Wird’s zum Ende noch zynischer, grotesker und brutaler? An diesem Freitag ist die dritte Staffel des südkoreanischen Serienhits „Squid Game“ bei Netflix gestartet.
In einem kunterbunten Labyrinth aus Räumen, Gängen und Türen, das so aussieht, als ob sich M. C. Escher auf LSD ein Kinderparadies ausgedacht hätte, spielen ein paar Dutzend Menschen in grünen Trainingsanzügen Verstecken. Die einen tragen geometrische Schlüssel um den Hals, die geheime Räume öffnen, hinter denen irgendwo der Ausgang aus dem Irrgarten verborgen ist. Sie sind die, die sich verstecken sollen. Die anderen tragen rote Leibchen und haben Messer. Sie sind die, die nach den Versteckten suchen. Und wenn sie sie gefunden haben, klatschen sie sie nicht ab, sondern müssen sie umbringen. Wenn sie das nicht tun, werden sie disqualifiziert – und das heißt in diesem Fall: Sie werden erschossen.
„Squid Game“ Staffel 3: Härtere Spiele
Willkommen bei einer neuen Runde von „Squid Game“. Weiterhin kämpfen hier hoch verschuldete Menschen in zynisch-grotesken Kinderspiel-Variationen ums Überleben. Nach diesem Versteckspiel, das die vierte Runde der aktuellen Partie darstellt, werden nur noch 25 Menschen am Leben sein, die als nächstes zum Seilhüpfen antreten müssen. Zwar wird ihr Anteil am Preisgeld – 45,6 Milliarden koreanische Won (rund 30 Millionen Euro) – immer höher. Dafür wird das Spiel aber auch immer schwieriger und gemeiner und der Umgang unter den Teilnehmenden grausamer.

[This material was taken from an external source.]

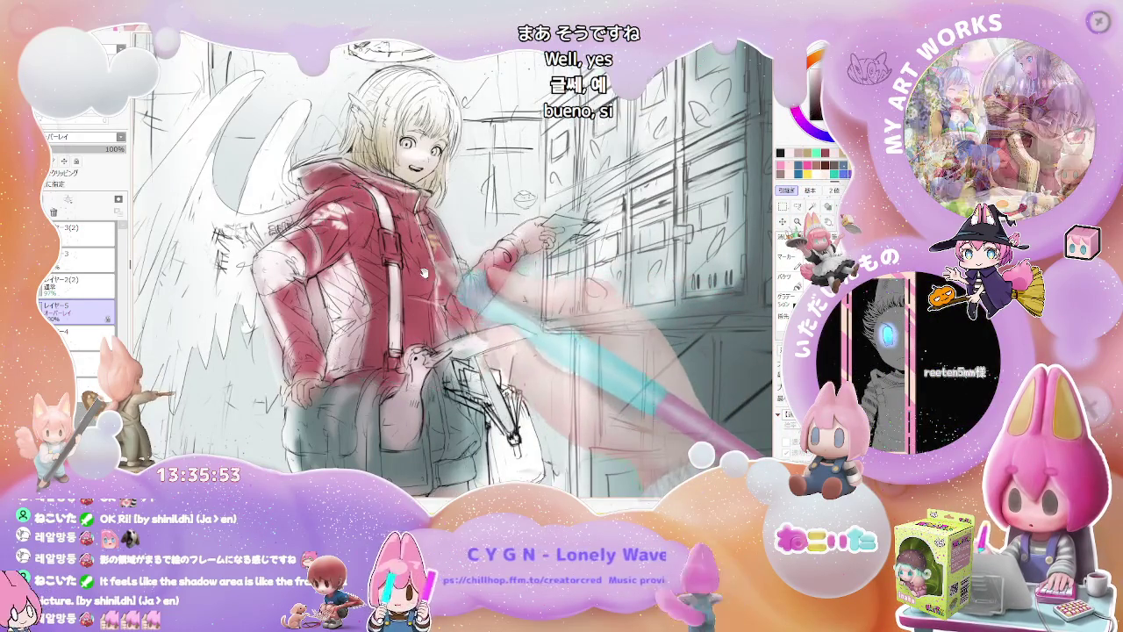
scroll(453, 263, up, 1)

Die dritte, finale Staffel des südkoreanischen Netflix-Hits „Squid Game“ macht da weiter, wo die zweite aufgehört hat. Diese endete damit, dass der von Teilnehmer Nr. 456 (Lee Jung-jae) angezettelte Aufstand niedergeschlagen wurde. Jetzt geht es weiter, als ob nichts geschehen wäre. Wie Shakespeare, der in „Wie es euch gefällt“ Jacques sagen lässt: „Die ganze Welt ist eine Bühne und alle Frauen und Männer bloße Spieler“, interpretiert „Squid Game“-Erfinder Hwang Dong-hyuk das gesellschaftliche Miteinander als perfide Spielanordnung.
Gladiatorenkämpfe für dekadente Superreiche
Dies macht die dritte Staffel noch einmal drastisch deutlich, indem sie zum einen von Menschen wie der hochschwangeren Jun-hee (Jo Yu-ri) oder dem Muttersöhnchen Yong-sik (Yang Dong-geun) erzählt, die in den Spielarenen gegeneinander antreten müssen, und zum anderen von den VIPs, die dekadent-amüsiert auf Großbildschirmen diese postmodernen Gladiatorenkämpfe verfolgen, darauf wetten, wer am Ende übrig bleibt, und sich auch selbst mal als maskierte Vollstrecker ins Getümmel stürzen.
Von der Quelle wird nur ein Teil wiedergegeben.